** Aim of the task **
The number of lines with the string "down" in the listing below is all that should be reported.

** Exercise data **

--------------------

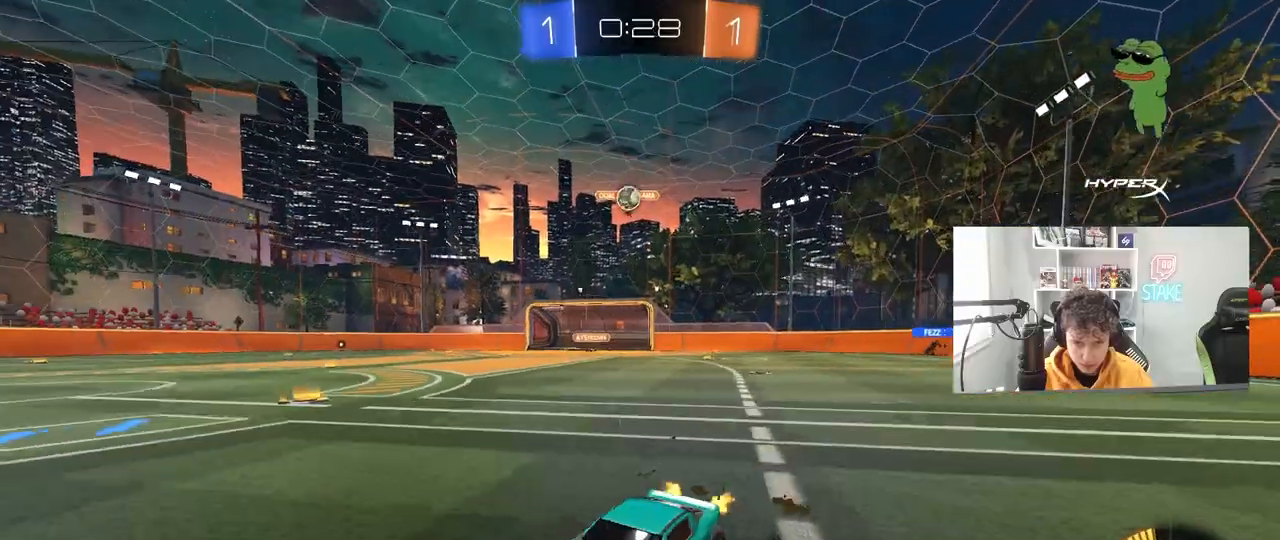
{"keys": ["a", "w"], "mouse": [], "mouse_move": "still", "events": [[17, "w", "up"], [117, "d", "up"], [250, "w", "down"], [400, "w", "up"], [433, "a", "down"], [433, "w", "down"]]}
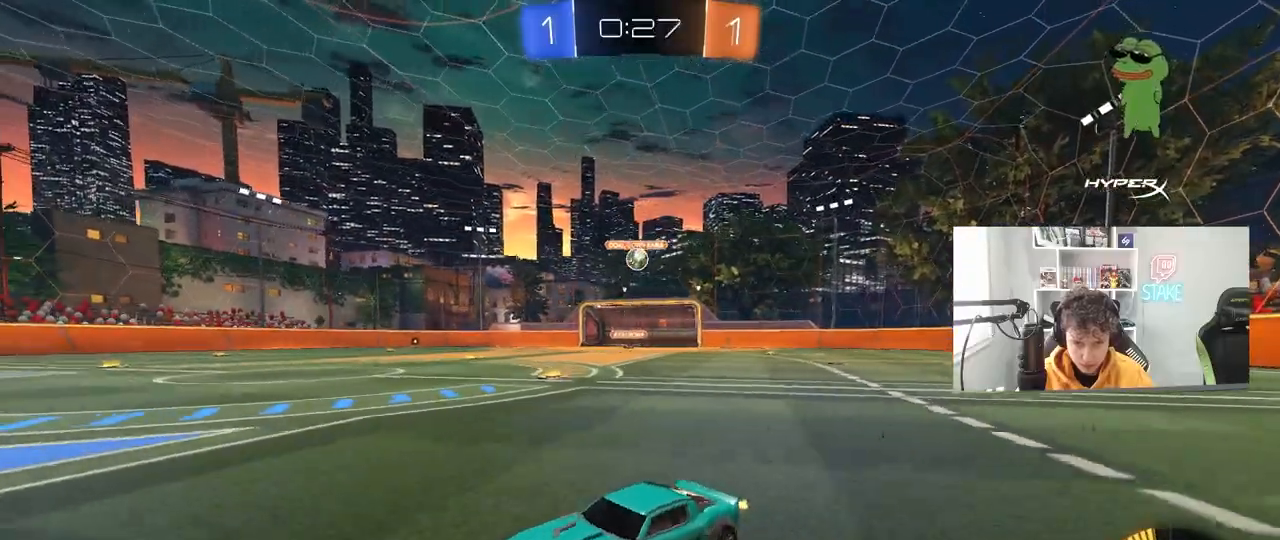
{"keys": ["w"], "mouse": [], "mouse_move": "still", "events": [[83, "a", "up"]]}
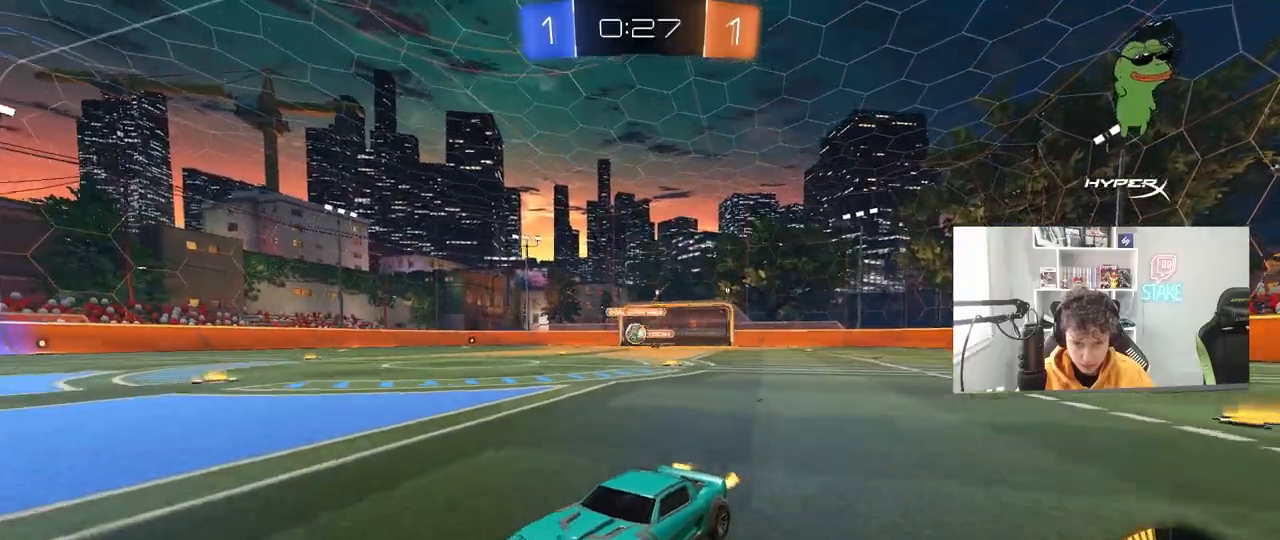
{"keys": ["d", "w"], "mouse": ["left"], "mouse_move": "down-left", "events": [[150, "d", "down"], [283, "d", "up"], [383, "d", "down"], [383, "mouse_left", "down"]]}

--------------------

** Task result **
2